Ibra masih membeku dengan cerita yang di sampaikan Rose.

“Saya ini kehilangan arah, Mas Ibrahim, saya gak tahu harus berpegang pada siapa dan hanya bisa mengandalkan diri sendiri tapi terkadang ada sesuatu yang tak bisa saya lakukan sendiri sebagai manusia.” “Masalahnya saya sendiri tak punya agama yang saya yakini.”

“Kamu percaya dengan adanya Tuhan Yang Maha Esa?”

Rose mengatup bibirnya.

“Kamu percaya kan dengan keberadaan Tuhan Yang Maha Esa?”

“Pe-Percaya...”

“Kalau percaya apalagi yang kamu risaukan?”

Rose skakmat.

“Sebelum kamu mencari keyakinan apa yang harus kamu yakini, ya kamu harus yakin dulu kalau keberadaan Tuhan itu ada. Tak mungkin alam semesta dan seisinya ini berputar kalau tak ada pergerakan dari Tuhan.” “Kamu yakin kalau manusia bisa menciptakan alam semesta seluas ini?”

Rose menggeleng cepat, “Gak mungkin lah!”

“Ya sudah, yakini itu dulu. Kalau kamu butuh bimbingan selanjutnya, kamu bisa datangi pesantren keluarga saya di Indonesia.” “Kamu bersedia?”
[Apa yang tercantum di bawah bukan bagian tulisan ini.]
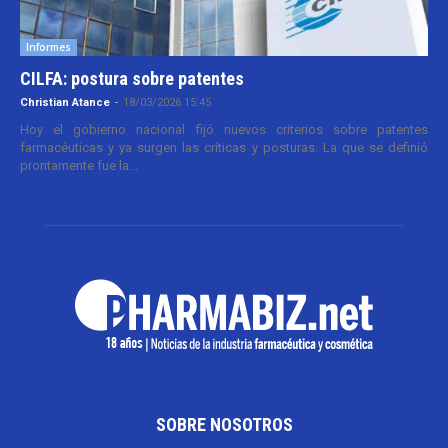
Informes
CILFA: postura sobre patentes
Christian Atance
-
18/03/2026 15:45
Hoy el gobierno nacional fijó nuevos criterios sobre patentes
farmacéuticas y ya surgen las críticas y posturas. La que se definió
prontamente fue la...
SOBRE NOSOTROS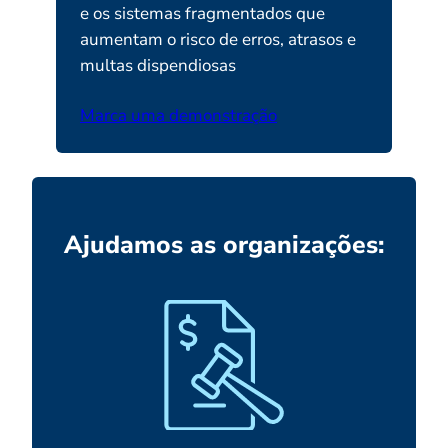
e os sistemas fragmentados que
aumentam o risco de erros, atrasos e
multas dispendiosas
Marca uma demonstração
Ajudamos as organizações: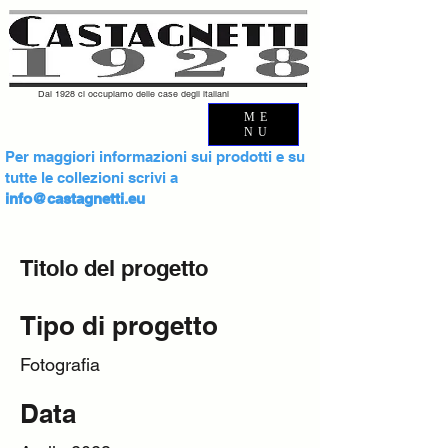
Dal 1928 ci occupiamo delle case degli italiani
ME
NU
Per maggiori informazioni sui prodotti e su
tutte le collezioni scrivi a
info@castagnetti.eu
Titolo del progetto
Tipo di progetto
Fotografia
Data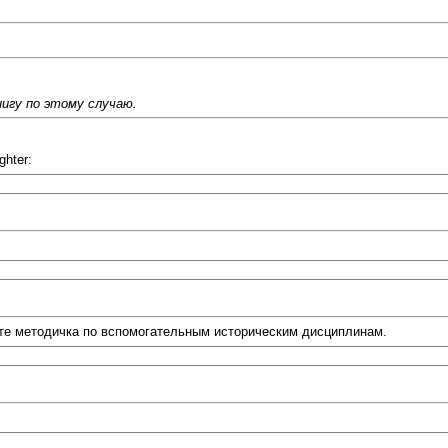
игу по этому случаю.
hter:
есте методичка по вспомогательным историческим дисциплинам.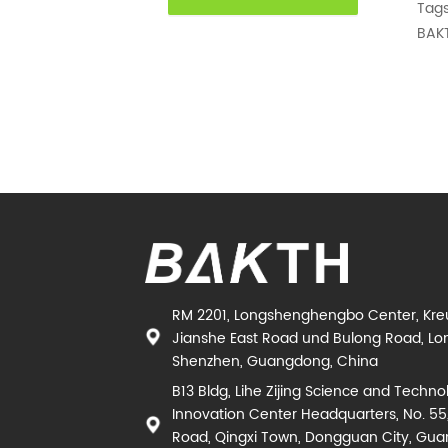
Tags
DC
Zert
BAK
Lith
Akku
Poly
Lith
Akku
Gerä
Erfü
UN38
RM 2201, Longshenghengbo Center, Kr
Jianshe East Road und Bulong Road, Lon
Shenzhen, Guangdong, China
B13 Bldg, Lihe Zijing Science and Techno
Innovation Center Headquarters, No. 55
Road, Qingxi Town, Dongguan City, Gu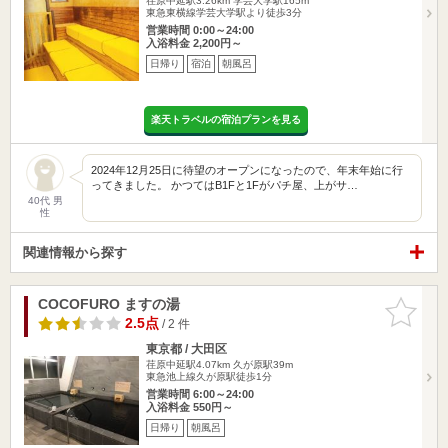
荏原中延駅3.26km
学芸大学駅165m
東急東横線学芸大学駅より徒歩3分
営業時間 0:00～24:00
入浴料金 2,200円～
日帰り
宿泊
朝風呂
楽天トラベルの宿泊プランを見る
2024年12月25日に待望のオープンになったので、年末年始に行
ってきました。 かつてはB1Fと1Fがパチ屋、上がサ…
40代 男
性
関連情報から探す
COCOFURO ますの湯
お気に入
りに追加
2.5点
/ 2 件
東京都 / 大田区
荏原中延駅4.07km
久が原駅39m
東急池上線久が原駅徒歩1分
営業時間 6:00～24:00
入浴料金 550円～
日帰り
朝風呂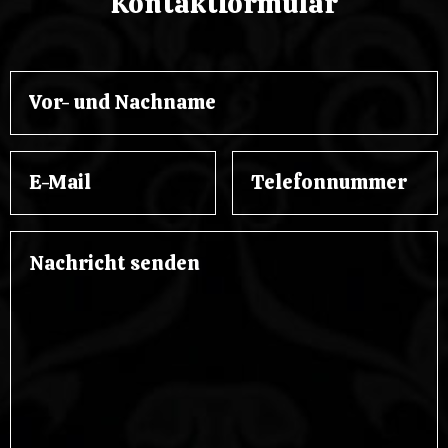
Kontaktformular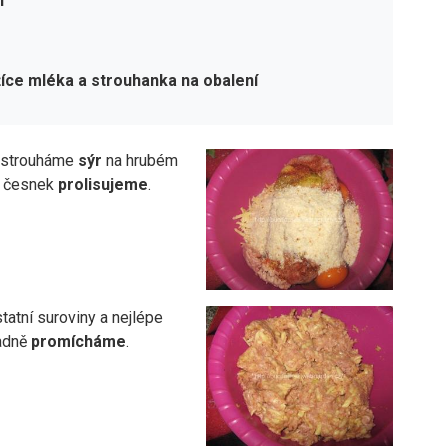
l
žíce mléka a strouhanka na obalení
astrouháme
sýr
na hrubém
a česnek
prolisujeme
.
atní suroviny a nejlépe
adně
promícháme
.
Gadis itu menunduk, hatinya bergejolak antara ingin dan berat...

“Mas Ibrahim, tidak semudah itu....”

“Semua keputusan ada di tangan kamu, karena masalah keyakinan orang itu adalah hak tiap orang masing-masing.” “Saya hanya mengajak kamu jika memang butuh bimbingan selanjutnya.”

Di tengah pembicaraan keduanya, dering telepon Rose langsung berdentang keras. Gadis itu cepat mengangkat teleponnya dan mengambil jarak dari Ibra.

Pemuda itu kembali meneguk kopinya yang sudah mulai dingin, lalu tak lama juga ponselnya berdering, menandakan telepon dari kakaknya yaitu Mina.

“Halo, kak, kenapa?”

”...”

“Gue lagi ada janji sama orang, kenapa?”

”...”

“Kak, lo gapapa?”

”...”

“Halo? Mina! Mina!”

Teleponnya di matikan secara sepihak. Rose juga selesai dengan percakapannya lalu ia berlari kecil ke arah Ibra.

“Mas saya harus pulang sekarang, makasih ya untuk hari ini!”

“Eh, Mbak Rose! Mbak!”

Bayang-bayang Rose sudah mulai jauh dari jangkauannya. Pemuda itu cuman bisa diam menatap kepergiannya...

sedangkan syal milik gadis itu yang memberinya kehangatan masih ada bersama pemuda itu.